::: Text provided

Following the line established by the Itacio project, it seemed necessary to evaluate the existing static analysis technologies and to apply them in a more traditional way to code analysis to find defects. A lot of work has been made with static analysis in a theoretical domain, but in the real world it seems that use cases specifically aimed at solving everyday problems in a company are sparse and very restricted, and we thought it was necessary to find out about their usefulness and establish a working procedure.
In the field of language processors, it's easy to find real cases of application. There are well-known techniques and working tools, which are used relatively often. Technology transfer, in that sense, has worked well. However, in the case of static analysis techniques there is much theoretical work and very specific implementation projects, and also some commercial tools; but we don't find a spread culture for leveraging these techniques with the aim of detecting defects in real-world projects with widely used programming languages. In the ATACS project we intend to find out ourselves whether this situation is justified.
ATACS is an acronym for "Aplicación de Tecnologías de Análisis estático a la Calidad del Software", wich is the Spanish expression for "Applying static Analysis Technologies to Software Quality".
After much effort, we've obtained a grant from the Government of the Principality of Asturias for the period 2004-2006, with the collaboration of Seresco, a software development company which, apart from the economic contribution, will also act as a customer and give us valuable real information about their needs, granting us access to their code base.
In ATACS we're working on several ideas, and one of them is to apply static analysis technologies to web services choreographies and orchestrations. As a result of this research, we presented in september 2005 a proposal at JSWEB 2005 [site in Spanish], the First Scientific and Technical Conference on Web Services, an event promoted by the W3C spanish office.

::::::

# To do
A - In the ATACS project text, recast the paragraph beginning "After much effort" as a short bulleted list that keeps its main facts.
B - Write the next paragraph of the ATACS project text, picking up after its last sentence.

::: Listed entries

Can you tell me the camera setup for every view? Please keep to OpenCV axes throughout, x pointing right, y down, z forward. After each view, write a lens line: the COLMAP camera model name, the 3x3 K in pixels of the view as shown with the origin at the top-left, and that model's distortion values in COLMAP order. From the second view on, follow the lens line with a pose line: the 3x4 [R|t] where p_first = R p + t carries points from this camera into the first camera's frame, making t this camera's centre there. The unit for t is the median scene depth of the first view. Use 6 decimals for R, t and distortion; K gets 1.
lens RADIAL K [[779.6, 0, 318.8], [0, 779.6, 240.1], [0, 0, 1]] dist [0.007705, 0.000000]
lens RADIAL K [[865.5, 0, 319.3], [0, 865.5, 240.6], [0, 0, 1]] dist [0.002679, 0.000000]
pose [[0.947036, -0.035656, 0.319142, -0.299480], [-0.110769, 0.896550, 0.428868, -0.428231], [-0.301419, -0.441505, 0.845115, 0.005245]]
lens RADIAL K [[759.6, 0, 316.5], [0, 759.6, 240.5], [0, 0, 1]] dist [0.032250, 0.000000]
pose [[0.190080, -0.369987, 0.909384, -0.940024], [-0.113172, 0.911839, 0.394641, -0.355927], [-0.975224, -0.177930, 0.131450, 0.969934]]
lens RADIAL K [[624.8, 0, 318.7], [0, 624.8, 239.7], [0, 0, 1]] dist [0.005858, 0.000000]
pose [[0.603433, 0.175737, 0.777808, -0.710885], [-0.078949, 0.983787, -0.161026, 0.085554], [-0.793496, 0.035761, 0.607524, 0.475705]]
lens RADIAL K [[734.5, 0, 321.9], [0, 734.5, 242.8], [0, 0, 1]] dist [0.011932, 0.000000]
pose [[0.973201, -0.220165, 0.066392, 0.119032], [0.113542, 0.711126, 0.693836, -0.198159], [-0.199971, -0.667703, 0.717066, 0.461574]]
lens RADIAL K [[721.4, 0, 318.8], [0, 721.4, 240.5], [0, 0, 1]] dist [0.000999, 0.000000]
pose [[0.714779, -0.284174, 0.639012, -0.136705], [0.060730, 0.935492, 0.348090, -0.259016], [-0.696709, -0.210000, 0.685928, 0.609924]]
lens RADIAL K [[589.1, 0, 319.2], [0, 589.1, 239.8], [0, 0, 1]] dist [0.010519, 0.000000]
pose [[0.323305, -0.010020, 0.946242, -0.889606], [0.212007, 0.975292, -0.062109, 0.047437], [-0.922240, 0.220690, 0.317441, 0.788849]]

::::::

# Numbered answers
A -
- A grant was obtained from the Government of the Principality of Asturias for the period 2004-2006.
- Seresco, a software development company, collaborates on the project.
- Besides its economic contribution, Seresco acts as a customer, provides real information about its needs, and grants access to its code base.

B -
In December 12, 2005 we presented our proposal of static verification of business processes compatibility at WESC 05 (First International Workshop on Engineering Service Compositions), held in conjunction with 3rd Int. Conference on Service Oriented Computing (ICSOC 2005). Our proposal was very positively considered, and we could chat with other researchers working on this same line.
You can "attend" to this participation by using the materials offered below:
There was a first stage of conveying information about algorithms, different options... We started a bit late, but soon we hired a full-time person (Cristina González Muñoz). The company gave us some suggestions about interesting verifications, and real code (business logic and UI code) for our study. We passed that unavoidable stage where we didn't know exactly neither what we were doing nor what we should have been doing (as of march, 2005). As a hint, we studied something about SPARK Ada, XUL, ANTLR (and other alike), Phoenix, etc.
After that, we tried to implement static analysis algorithms for Java programs. Cristinadid a terrific job. We've got a first version of an analyzer that detects about 10 kinds of errors, although there's still much work ahead. Meanwhile, we also worked at a more theoretical level on web services.
Unfortunately, since 2005 I only work part-time at the University, and this research is pretty much stopped, until some moment when I hope I'll be back. Right now, I only do some research on teaching aspects. But I'll be glad to comment any facet of this project.